━━━ SOURCE RECORDS
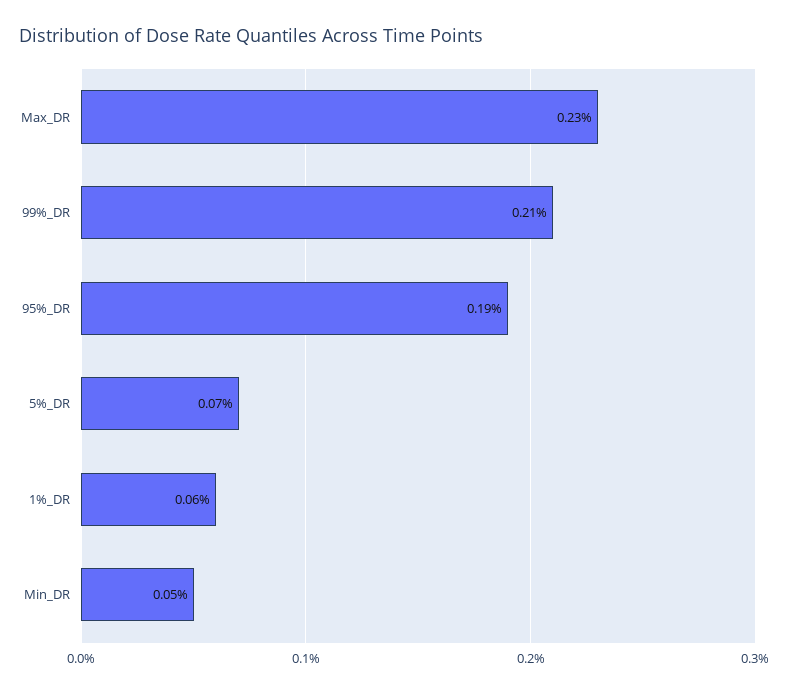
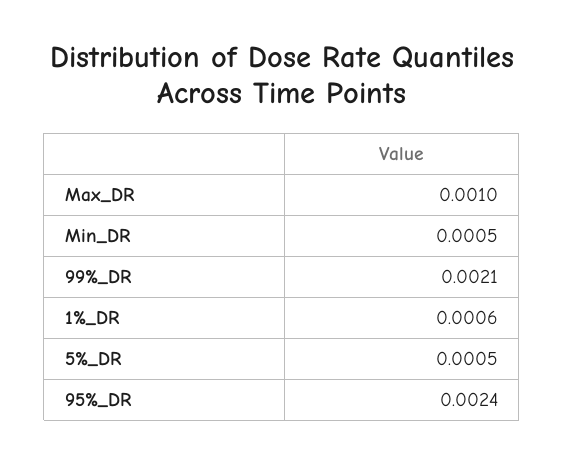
  {
-   "Max_DR": 0.0023,
+   "Max_DR": 0.001,
    "99%_DR": 0.0021,
-   "95%_DR": 0.0019,
+   "95%_DR": 0.0024,
-   "5%_DR": 0.0007,
+   "5%_DR": 0.0005,
    "1%_DR": 0.0006,
    "Min_DR": 0.0005
  }

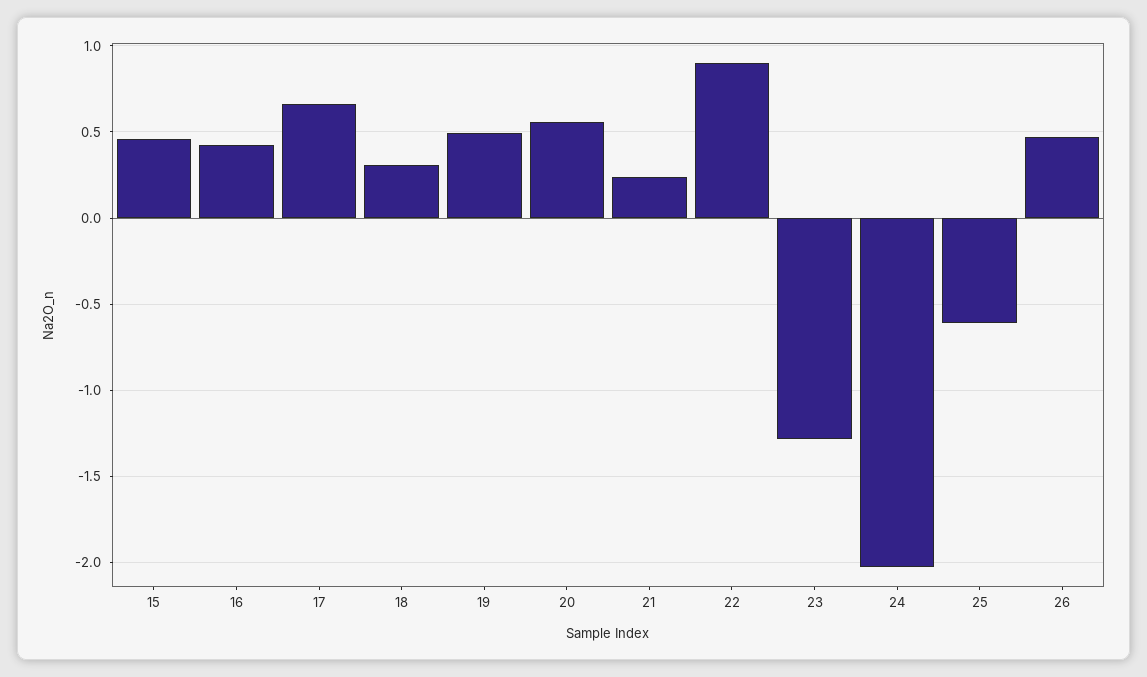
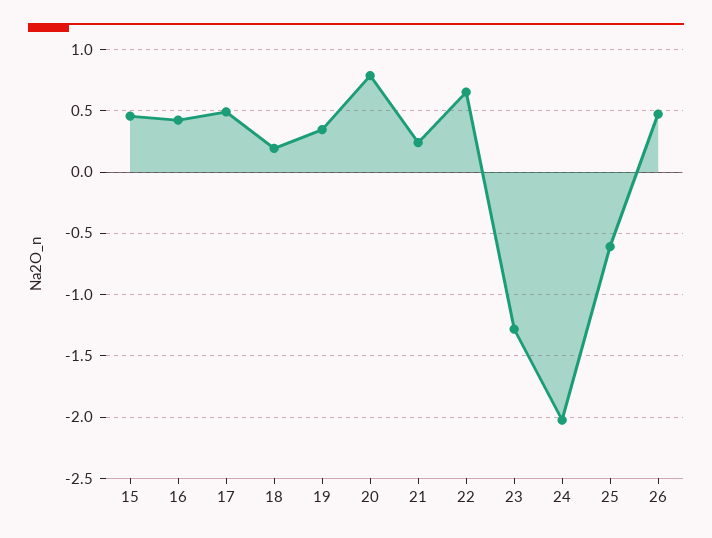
  {
    "15": 0.45,
    "16": 0.4,
-   "17": 0.65,
+   "17": 0.5,
-   "18": 0.3,
+   "18": 0.2,
-   "19": 0.5,
+   "19": 0.35,
-   "20": 0.55,
+   "20": 0.8,
    "21": 0.25,
-   "22": 0.9,
+   "22": 0.65,
    "23": -1.3,
    "24": -2,
    "25": -0.6,
    "26": 0.45
  }

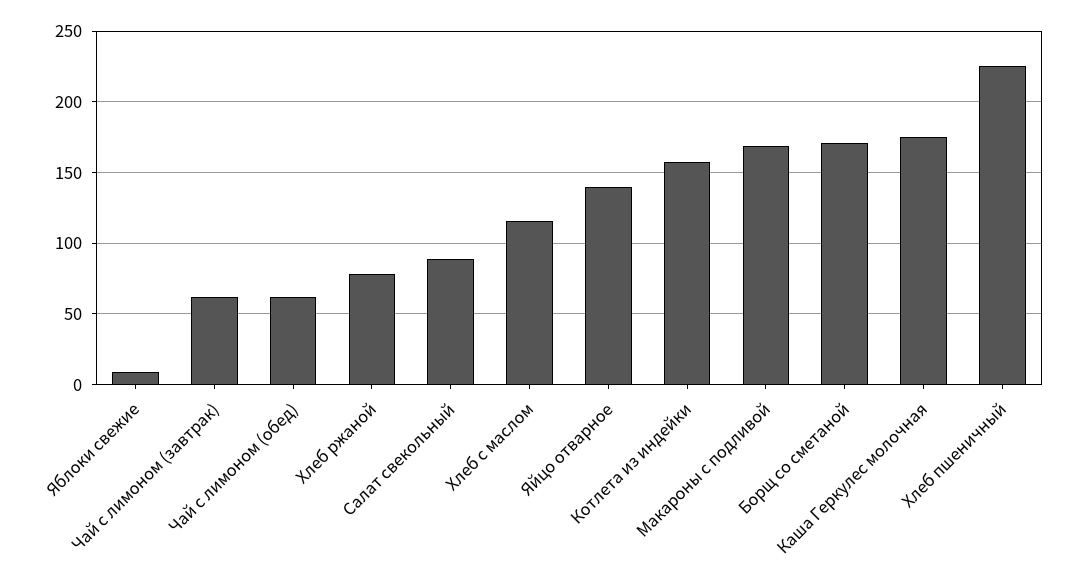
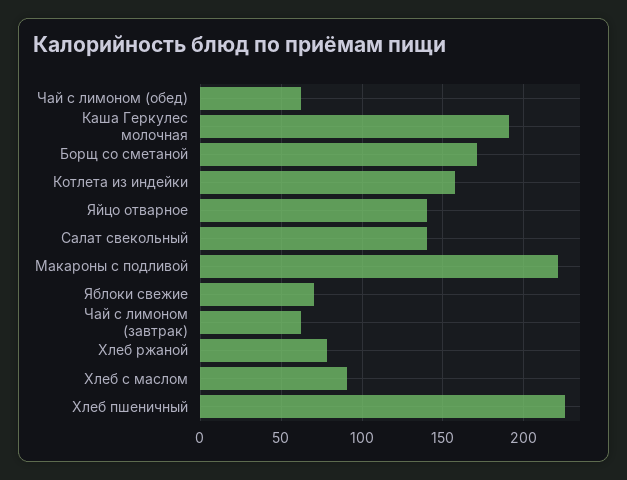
  {
-   "Яблоки свежие": 10,
+   "Яблоки свежие": 70,
    "Чай с лимоном (завтрак)": 60,
    "Чай с лимоном (обед)": 60,
    "Хлеб ржаной": 80,
-   "Салат свекольный": 90,
+   "Салат свекольный": 140,
-   "Хлеб с маслом": 115,
+   "Хлеб с маслом": 90,
    "Яйцо отварное": 140,
    "Котлета из индейки": 155,
-   "Макароны с подливой": 170,
+   "Макароны с подливой": 220,
    "Борщ со сметаной": 170,
-   "Каша Геркулес молочная": 175,
+   "Каша Геркулес молочная": 190,
    "Хлеб пшеничный": 225
  }

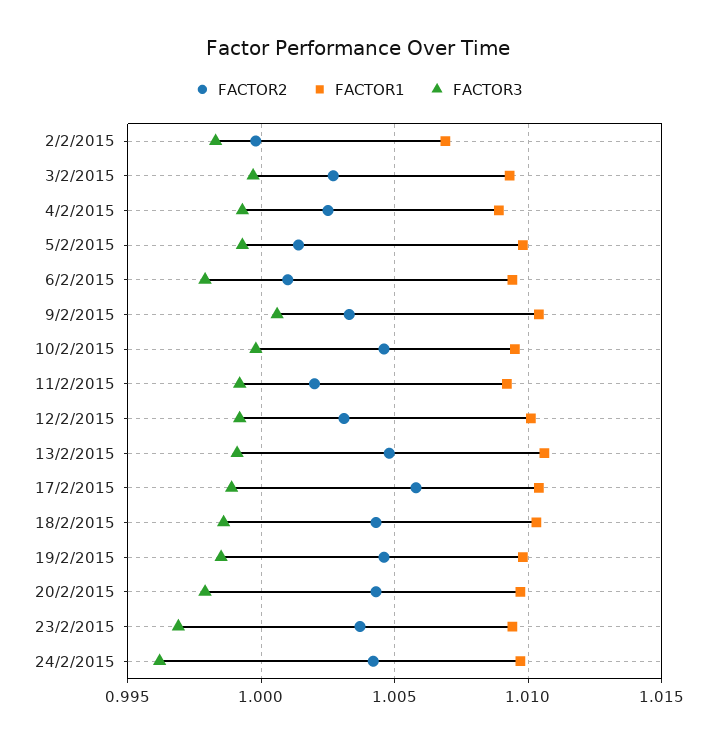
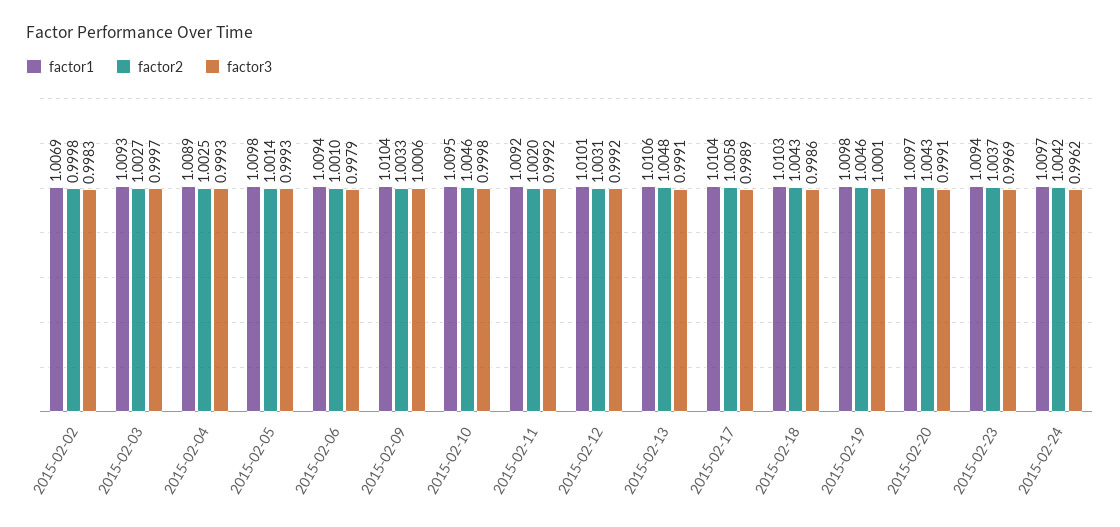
  {
    "FACTOR2": {
      "2/2/2015": 0.9998,
      "3/2/2015": 1.0027,
      "4/2/2015": 1.0025,
      "5/2/2015": 1.0014,
      "6/2/2015": 1.001,
      "9/2/2015": 1.0033,
      "10/2/2015": 1.0046,
      "11/2/2015": 1.002,
      "12/2/2015": 1.0031,
      "13/2/2015": 1.0048,
      "17/2/2015": 1.0058,
      "18/2/2015": 1.0043,
      "19/2/2015": 1.0046,
      "20/2/2015": 1.0043,
      "23/2/2015": 1.0037,
      "24/2/2015": 1.0042
    },
    "FACTOR1": {
      "2/2/2015": 1.0069,
      "3/2/2015": 1.0093,
      "4/2/2015": 1.0089,
      "5/2/2015": 1.0098,
      "6/2/2015": 1.0094,
      "9/2/2015": 1.0104,
      "10/2/2015": 1.0095,
      "11/2/2015": 1.0092,
      "12/2/2015": 1.0101,
      "13/2/2015": 1.0106,
      "17/2/2015": 1.0104,
      "18/2/2015": 1.0103,
      "19/2/2015": 1.0098,
      "20/2/2015": 1.0097,
      "23/2/2015": 1.0094,
      "24/2/2015": 1.0097
    },
    "FACTOR3": {
      "2/2/2015": 0.9983,
      "3/2/2015": 0.9997,
      "4/2/2015": 0.9993,
      "5/2/2015": 0.9993,
      "6/2/2015": 0.9979,
      "9/2/2015": 1.0006,
      "10/2/2015": 0.9998,
      "11/2/2015": 0.9992,
      "12/2/2015": 0.9992,
      "13/2/2015": 0.9991,
      "17/2/2015": 0.9989,
      "18/2/2015": 0.9986,
-     "19/2/2015": 0.9985,
+     "19/2/2015": 1.0001,
-     "20/2/2015": 0.998,
+     "20/2/2015": 0.9991,
      "23/2/2015": 0.9969,
      "24/2/2015": 0.9962
    }
  }

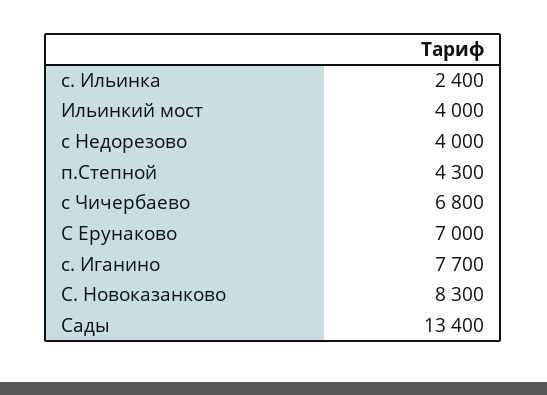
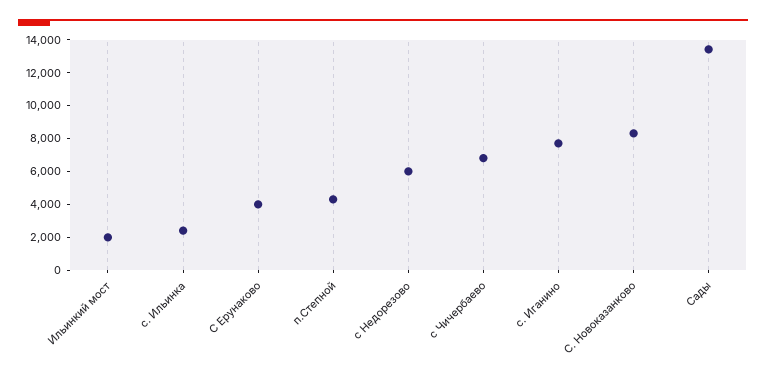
  {
    "с. Ильинка": 2400,
-   "Ильинкий мост": 4000,
+   "Ильинкий мост": 2000,
-   "с Недорезово": 4000,
+   "с Недорезово": 6000,
    "п.Степной": 4300,
    "с Чичербаево": 6800,
-   "С Ерунаково": 7000,
+   "С Ерунаково": 4000,
    "с. Иганино": 7700,
    "С. Новоказанково": 8300,
    "Сады": 13400
  }

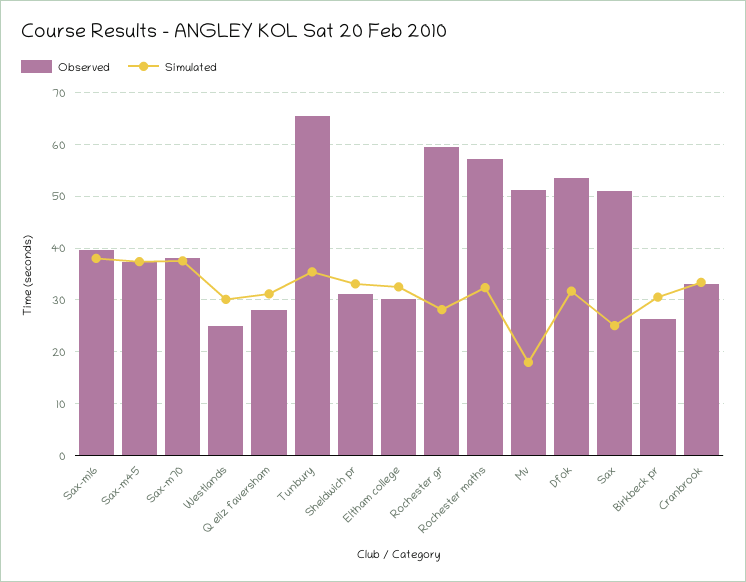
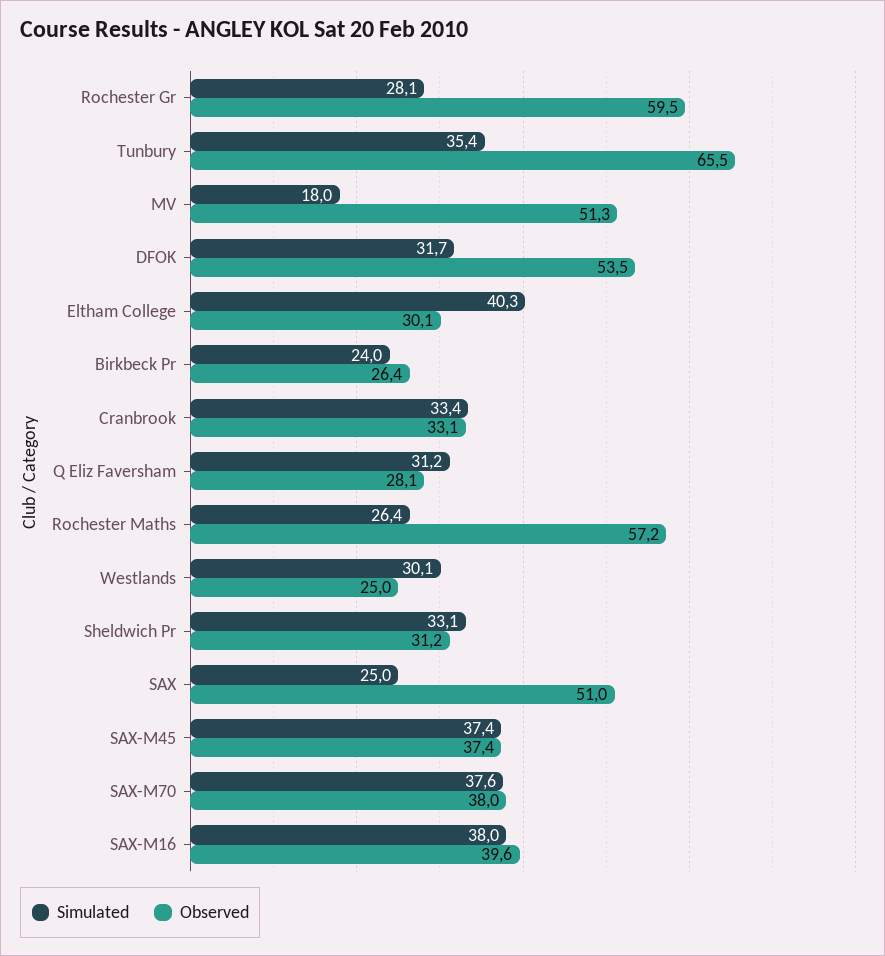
  {
    "Observed": {
      "Sax-m16": 39.6,
      "Sax-m45": 37.4,
      "Sax-m70": 38,
      "Westlands": 25,
      "Q eliz faversham": 28.1,
      "Tunbury": 65.5,
      "Sheldwich pr": 31.2,
      "Eltham college": 30.1,
      "Rochester gr": 59.5,
      "Rochester maths": 57.2,
      "Mv": 51.3,
      "Dfok": 53.5,
      "Sax": 51,
      "Birkbeck pr": 26.4,
      "Cranbrook": 33.1
    },
    "Simulated": {
      "Sax-m16": 38,
      "Sax-m45": 37.4,
      "Sax-m70": 37.6,
      "Westlands": 30.1,
      "Q eliz faversham": 31.2,
      "Tunbury": 35.4,
      "Sheldwich pr": 33.1,
-     "Eltham college": 32,
+     "Eltham college": 40.3,
      "Rochester gr": 28.1,
-     "Rochester maths": 32,
+     "Rochester maths": 26.4,
      "Mv": 18,
      "Dfok": 31.7,
      "Sax": 25,
-     "Birkbeck pr": 30,
+     "Birkbeck pr": 24,
      "Cranbrook": 33.4
    }
  }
━━━━━━
### DIRECTIONS:
Except for the pictures, return every line of the material exactly.

### EXERCISE RESPONSE:
  {
-   "Max_DR": 0.0023,
+   "Max_DR": 0.001,
    "99%_DR": 0.0021,
-   "95%_DR": 0.0019,
+   "95%_DR": 0.0024,
-   "5%_DR": 0.0007,
+   "5%_DR": 0.0005,
    "1%_DR": 0.0006,
    "Min_DR": 0.0005
  }

  {
    "15": 0.45,
    "16": 0.4,
-   "17": 0.65,
+   "17": 0.5,
-   "18": 0.3,
+   "18": 0.2,
-   "19": 0.5,
+   "19": 0.35,
-   "20": 0.55,
+   "20": 0.8,
    "21": 0.25,
-   "22": 0.9,
+   "22": 0.65,
    "23": -1.3,
    "24": -2,
    "25": -0.6,
    "26": 0.45
  }

  {
-   "Яблоки свежие": 10,
+   "Яблоки свежие": 70,
    "Чай с лимоном (завтрак)": 60,
    "Чай с лимоном (обед)": 60,
    "Хлеб ржаной": 80,
-   "Салат свекольный": 90,
+   "Салат свекольный": 140,
-   "Хлеб с маслом": 115,
+   "Хлеб с маслом": 90,
    "Яйцо отварное": 140,
    "Котлета из индейки": 155,
-   "Макароны с подливой": 170,
+   "Макароны с подливой": 220,
    "Борщ со сметаной": 170,
-   "Каша Геркулес молочная": 175,
+   "Каша Геркулес молочная": 190,
    "Хлеб пшеничный": 225
  }

  {
    "FACTOR2": {
      "2/2/2015": 0.9998,
      "3/2/2015": 1.0027,
      "4/2/2015": 1.0025,
      "5/2/2015": 1.0014,
      "6/2/2015": 1.001,
      "9/2/2015": 1.0033,
      "10/2/2015": 1.0046,
      "11/2/2015": 1.002,
      "12/2/2015": 1.0031,
      "13/2/2015": 1.0048,
      "17/2/2015": 1.0058,
      "18/2/2015": 1.0043,
      "19/2/2015": 1.0046,
      "20/2/2015": 1.0043,
      "23/2/2015": 1.0037,
      "24/2/2015": 1.0042
    },
    "FACTOR1": {
      "2/2/2015": 1.0069,
      "3/2/2015": 1.0093,
      "4/2/2015": 1.0089,
      "5/2/2015": 1.0098,
      "6/2/2015": 1.0094,
      "9/2/2015": 1.0104,
      "10/2/2015": 1.0095,
      "11/2/2015": 1.0092,
      "12/2/2015": 1.0101,
      "13/2/2015": 1.0106,
      "17/2/2015": 1.0104,
      "18/2/2015": 1.0103,
      "19/2/2015": 1.0098,
      "20/2/2015": 1.0097,
      "23/2/2015": 1.0094,
      "24/2/2015": 1.0097
    },
    "FACTOR3": {
      "2/2/2015": 0.9983,
      "3/2/2015": 0.9997,
      "4/2/2015": 0.9993,
      "5/2/2015": 0.9993,
      "6/2/2015": 0.9979,
      "9/2/2015": 1.0006,
      "10/2/2015": 0.9998,
      "11/2/2015": 0.9992,
      "12/2/2015": 0.9992,
      "13/2/2015": 0.9991,
      "17/2/2015": 0.9989,
      "18/2/2015": 0.9986,
-     "19/2/2015": 0.9985,
+     "19/2/2015": 1.0001,
-     "20/2/2015": 0.998,
+     "20/2/2015": 0.9991,
      "23/2/2015": 0.9969,
      "24/2/2015": 0.9962
    }
  }

  {
    "с. Ильинка": 2400,
-   "Ильинкий мост": 4000,
+   "Ильинкий мост": 2000,
-   "с Недорезово": 4000,
+   "с Недорезово": 6000,
    "п.Степной": 4300,
    "с Чичербаево": 6800,
-   "С Ерунаково": 7000,
+   "С Ерунаково": 4000,
    "с. Иганино": 7700,
    "С. Новоказанково": 8300,
    "Сады": 13400
  }

  {
    "Observed": {
      "Sax-m16": 39.6,
      "Sax-m45": 37.4,
      "Sax-m70": 38,
      "Westlands": 25,
      "Q eliz faversham": 28.1,
      "Tunbury": 65.5,
      "Sheldwich pr": 31.2,
      "Eltham college": 30.1,
      "Rochester gr": 59.5,
      "Rochester maths": 57.2,
      "Mv": 51.3,
      "Dfok": 53.5,
      "Sax": 51,
      "Birkbeck pr": 26.4,
      "Cranbrook": 33.1
    },
    "Simulated": {
      "Sax-m16": 38,
      "Sax-m45": 37.4,
      "Sax-m70": 37.6,
      "Westlands": 30.1,
      "Q eliz faversham": 31.2,
      "Tunbury": 35.4,
      "Sheldwich pr": 33.1,
-     "Eltham college": 32,
+     "Eltham college": 40.3,
      "Rochester gr": 28.1,
-     "Rochester maths": 32,
+     "Rochester maths": 26.4,
      "Mv": 18,
      "Dfok": 31.7,
      "Sax": 25,
-     "Birkbeck pr": 30,
+     "Birkbeck pr": 24,
      "Cranbrook": 33.4
    }
  }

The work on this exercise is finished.